Policing and Technology

The Stanford-Harvard Project on Technology and PolicingFrom the FBI to the NYPD to small town police departments, law enforcement agencies across the country are adopting new technologies at a rapid pace. Tools including facial recognition software, algorithmically driven hotspot policing, and social media monitoring are now common policing tools for big and small departments alike. This technology is causing on-the-ground policing practices to race ahead of law, policy, and oversight. The policy guidance that does exist is often technology-specific, use-specific, or is narrowly responsive to concerns resulting from a particular incident or controversy. This policy space lacks flexible, forward-thinking guidance that can cut across multiple technologies and operate on a more holistic level.

The Stanford-Harvard Project on Technology and Policing (PTP) was created to fill the gaps in police technology policy.
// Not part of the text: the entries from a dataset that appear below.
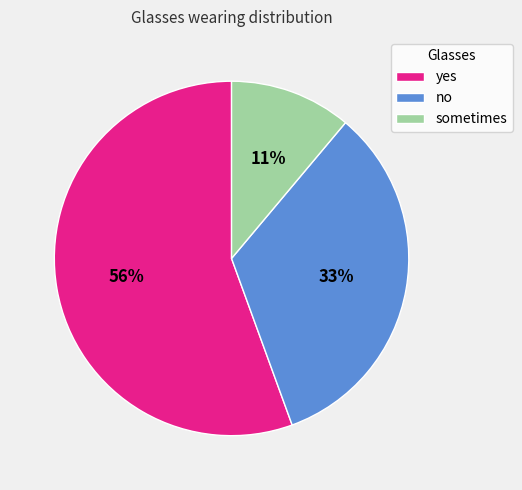

Is it true that sometimes is 4% of the pie?

False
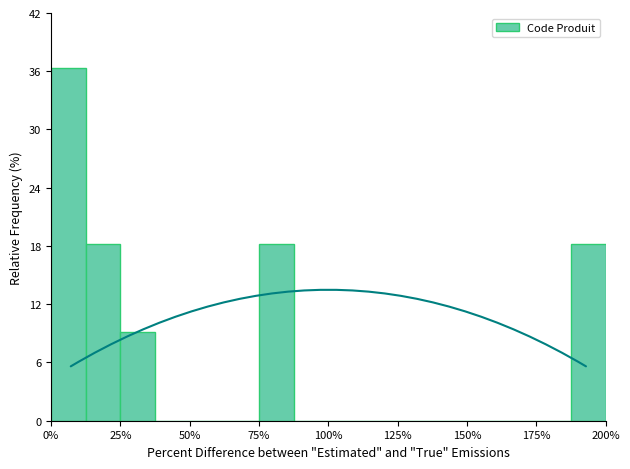

Read against the x-axis, roughly where is the centre of the tallest bar?

5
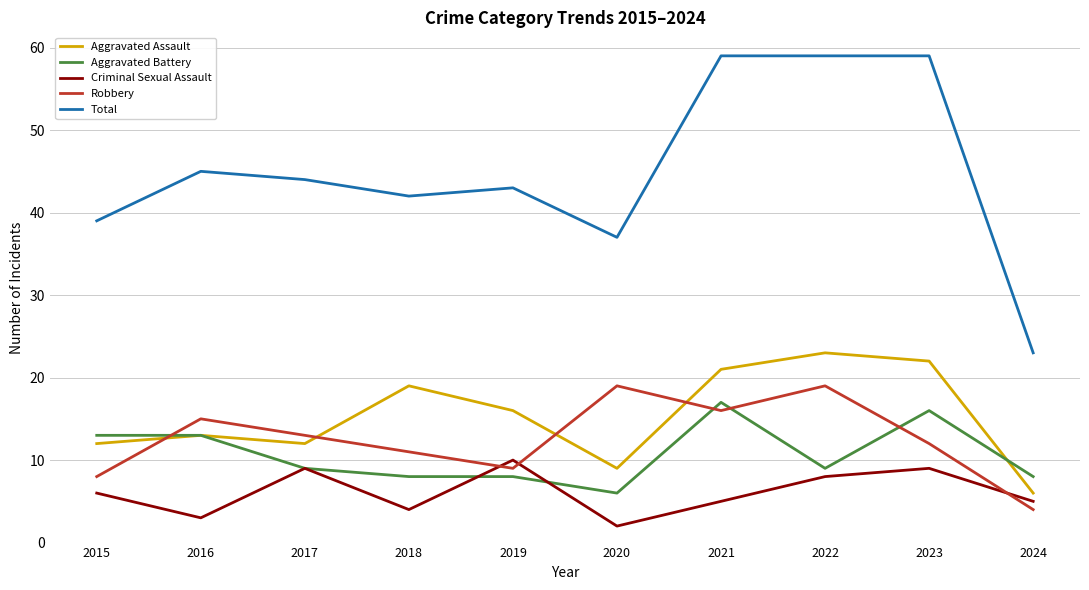

Where does the Aggravated Assault series first go above 16?

2018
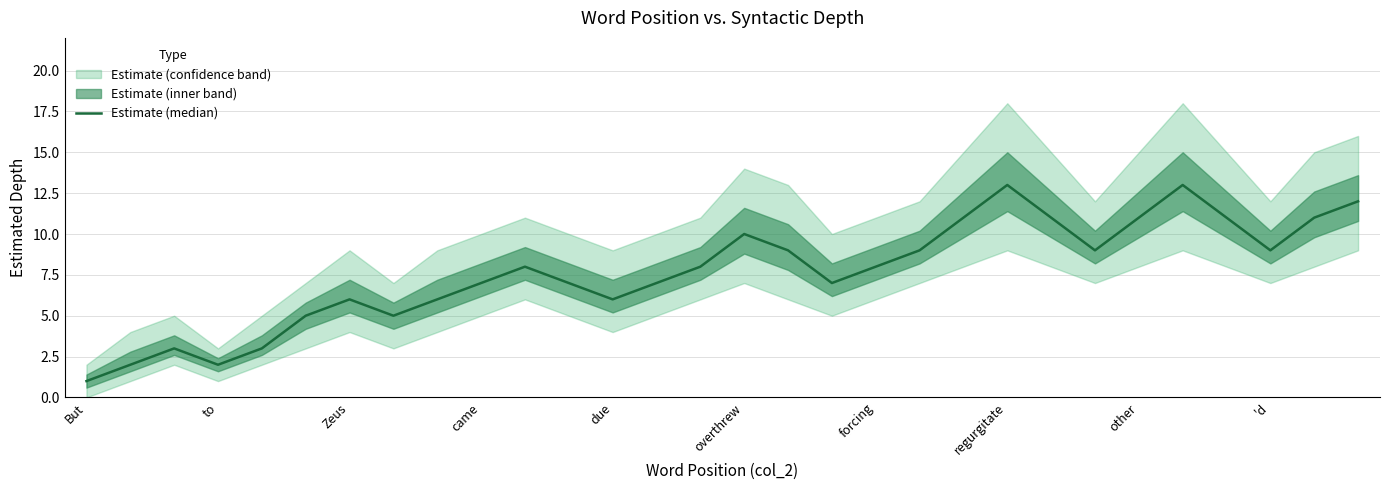

What is the ratio of the value at 28 to the value at 19?

1.2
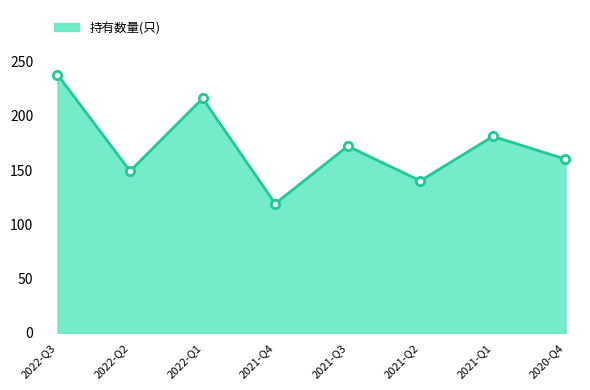

Reading left to right, transcribe all the data shown in this chart.

2022-Q3=238	2022-Q2=149	2022-Q1=216	2021-Q4=119	2021-Q3=172	2021-Q2=140	2021-Q1=181	2020-Q4=160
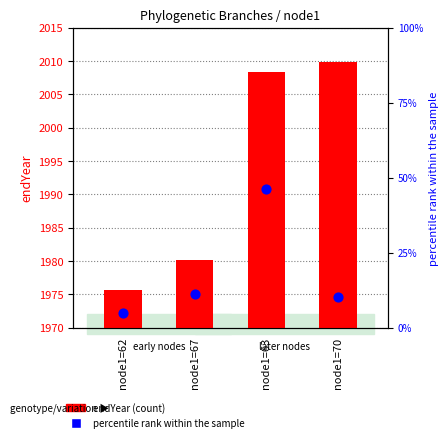

Which series contains the highest Y value?

endYear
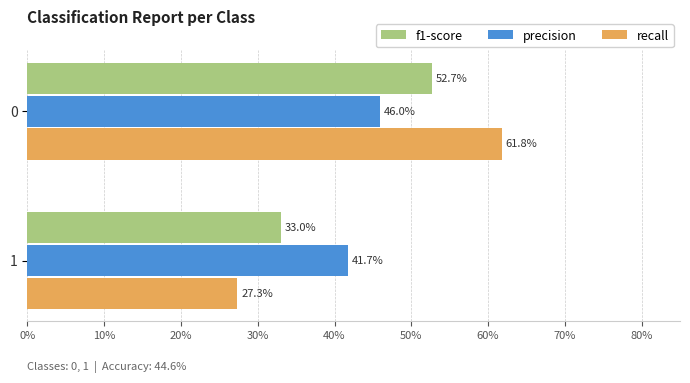

What is the sum of all recall values?

0.9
PTP is a collaborative effort of Stanford Law School’s Criminal Justice Center and Harvard Law School’s Criminal Justice Policy Program and Berkman Klein Center for Internet & Society. By bringing together law enforcement, state and local officials, lawyers, activists, technologists, community groups, and academics, we hope to identify issues affecting multiple technologies and jurisdictions and generate policy guidance that will be broadly useful for a variety of agencies, technologies, and communities.
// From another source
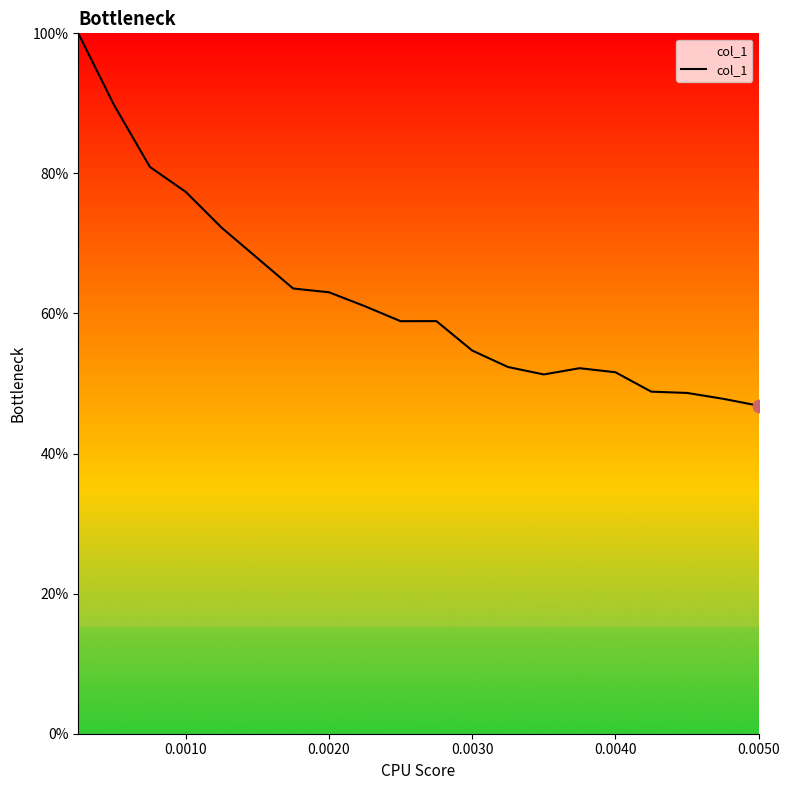

Is this an area chart (filled region under the line)?

Yes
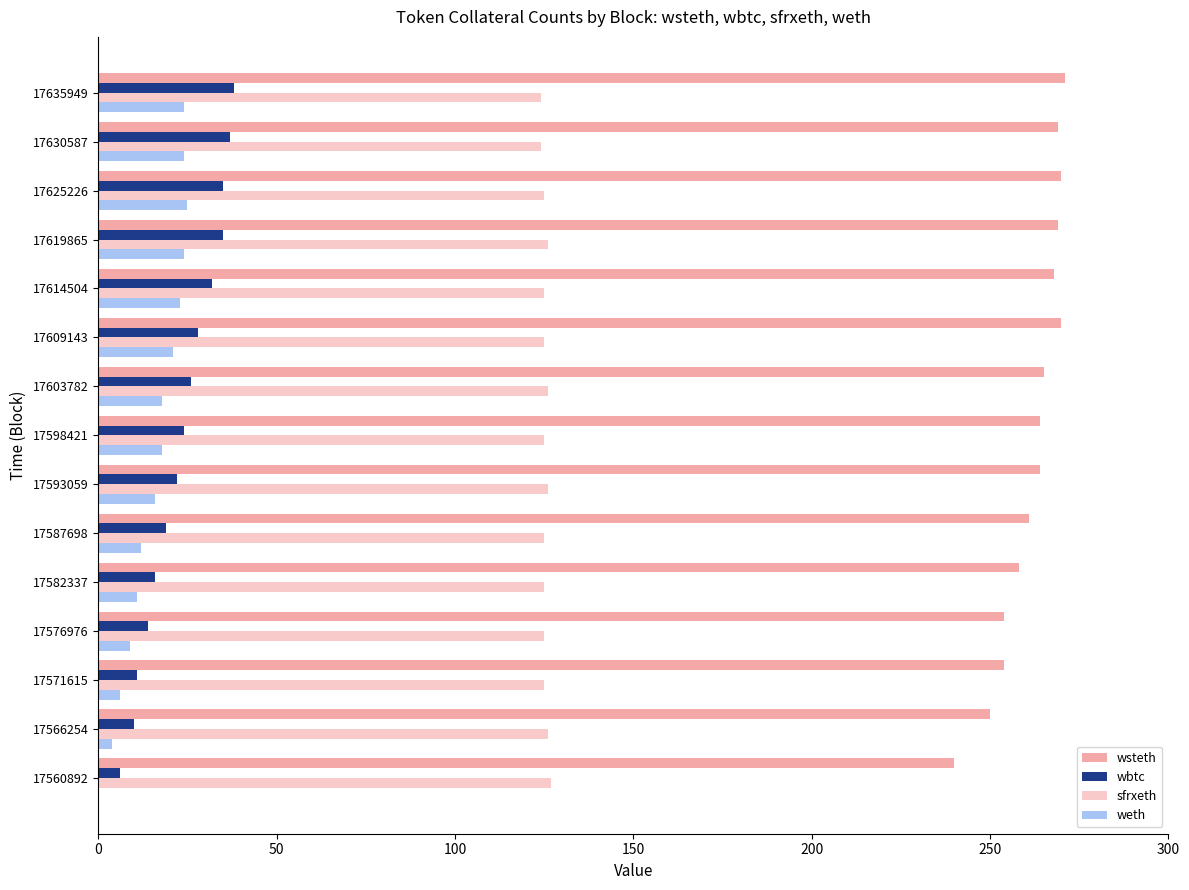

What is the sum of all sfrxeth values?

1879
In October 2017, PTP held a roundtable policy discussion about policing technology with 24 national experts. Participants included local and state policymakers, law enforcement leaders, activists, academics, a technologist, and industry representatives with diverse backgrounds and a range of perspectives. The full group discussed a host of complicated issues that have emerged from the use of new policing technologies and then broke into smaller groups to discuss working papers written by Stanford and Harvard law students on the topics of data governance, public-private partnerships, funding and procurement, and social media. All of the Roundtable participants agreed that there is a critical need for policy guidance surrounding the adoption and use of new policing technologies, and the discussion generated ideas for the path forward in developing such policies. The PTP developed a toolkit provides concrete guidance to police chiefs as they consider the acquisition of new technology. It examines the interconnected issues that arise from the use of data-collection technologies — costs, governance, and community — and provides helpful practices for addressing them.